▸ **Directive**
Print the entries verbatim, leaving out the images they contain.

╭─ Data section

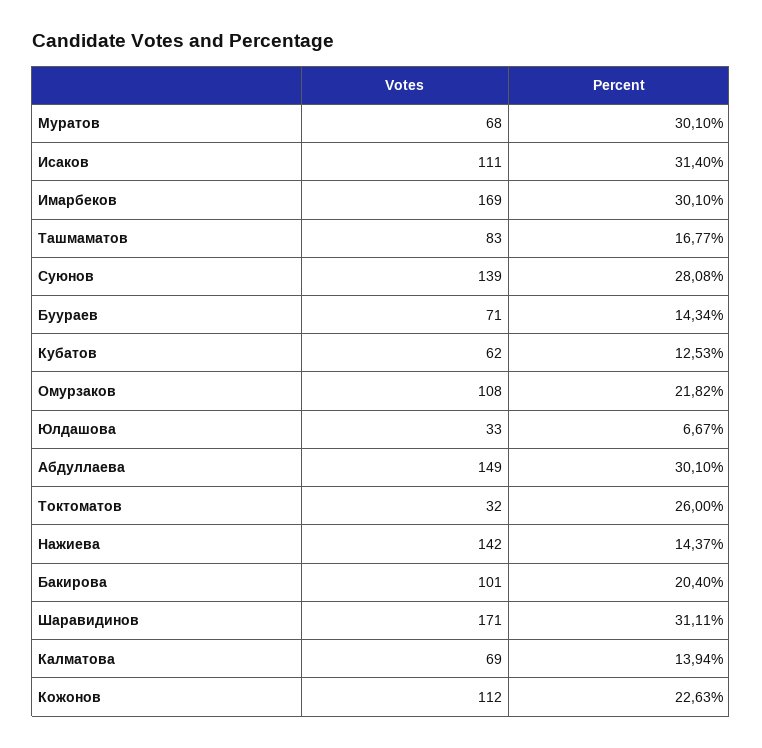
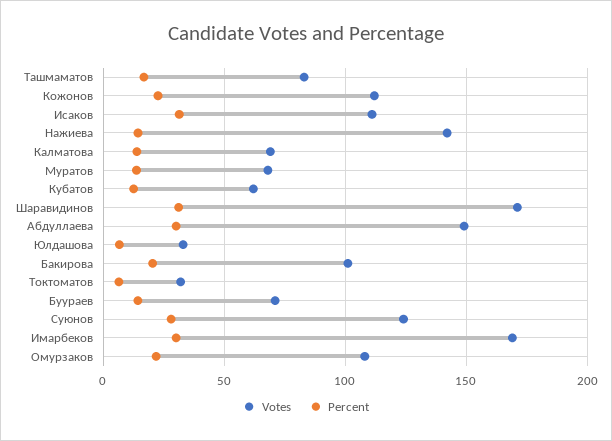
Percent, Муратов: 30.1 -> 15
Votes, Суюнов: 139 -> 125
Percent, Токтоматов: 26 -> 5

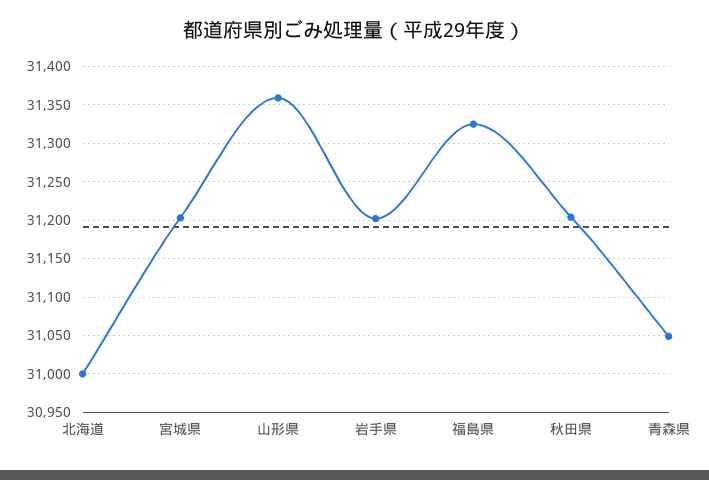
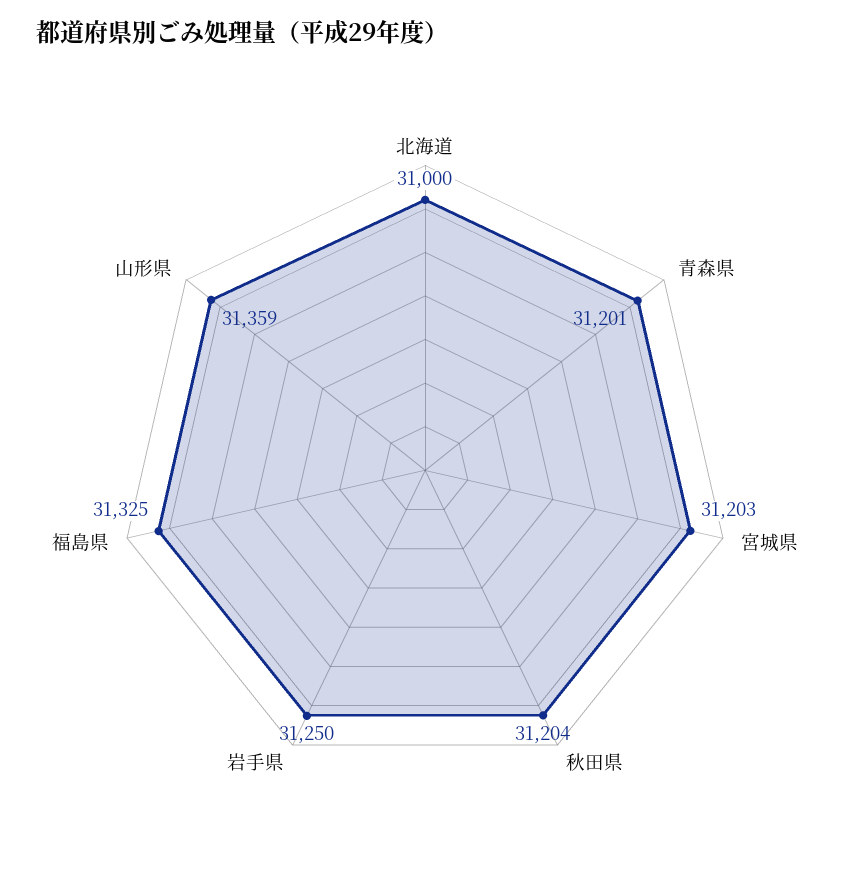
岩手県: 31200 -> 31250
青森県: 31050 -> 31201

╰─

▸ **Response area**
Percent, Муратов: 30.1 -> 15
Votes, Суюнов: 139 -> 125
Percent, Токтоматов: 26 -> 5

岩手県: 31200 -> 31250
青森県: 31050 -> 31201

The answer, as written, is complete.